There was an echo of Leger’s words in a post on the website of Harvard’s Nieman Journalism Lab — ‘In media companies, the editorial staff shouldn’t be kept in the dark about finances’ — by Celeste Lecompte, a senior manager at Gigaom, an online American publisher specialising in blogging about technology, which abruptly went out of business earlier this month:

Our industry is undergoing incredible changes, and finding a way to thrive amid the new economic and technology context is critical …. Managers with direct budget responsibility tend to focus on meeting goals and targets in the short term. But when other employees have access to this information, they can contribute to the conversation in different ways, supporting and critiquing strategic efforts.**

If a co-owned Charlie Hebdo emerges from horror of eleven staff members murdered in plain sight, that will be at the top of the class of unlikely geneses – just right for now, with T. S. Eliot’s cruellest month getting ready to breed, from land seemingly beyond resurrection, its improbable lilacs …
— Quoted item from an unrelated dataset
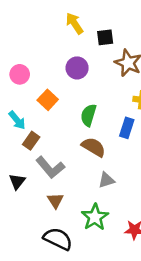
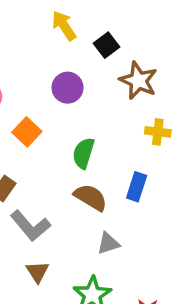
black square: (105, 37) -> (106, 45), turned -30
blue rectangle: (127, 128) -> (137, 187), moved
Something else in that category, and in the realm of publishing — only a long time ago, in 16th-century Venice, is the life of a co-inventor of italic type. At post-Gutenberg, we find the typeface useful, but would list, at the top of reasons why we have never much liked it, that it is irritatingly spidery and insubstantial and dainty-bordering-on-effete. So. Who collaborated, dear reader, with Aldus Manutius – an early printer, in the Gutenberg hall of fame — in the creation of italics? The answer, a small feast of the bizarre — in a review of an exhibition devoted to Aldus in the NY Times last month — is that he was …

… the type cutter Francesco Griffo, a shadowy fellow who broke with Aldus acrimoniously and then slugged a man to death with an iron bar before reputedly meeting his own demise at the end of a hangman’s rope. Italics, which were intended to mimic the humanist handwriting of the day, first appeared in a modest five words in a 1500 edition of the letters of St. Catherine …

Yes, … italics.

** After we posted this entry, we read an essay by Andrew McGee in The New York Times that — incidentally — made the same point as Laurent Leger and Celeste Lecompte in another sphere – airline safety:

In the 1960s and ’70s, several crashes were judged primarily a result of pilot error, some stemming from the hierarchical relationship between the captain and the co-pilot. Co-pilots were often afraid to challenge the captain’s decisions, and the results could be disastrous. In training, they played us a cockpit voice recording of a co-pilot timidly telling the captain they were running out of fuel; he didn’t mention it again before the engines flamed out.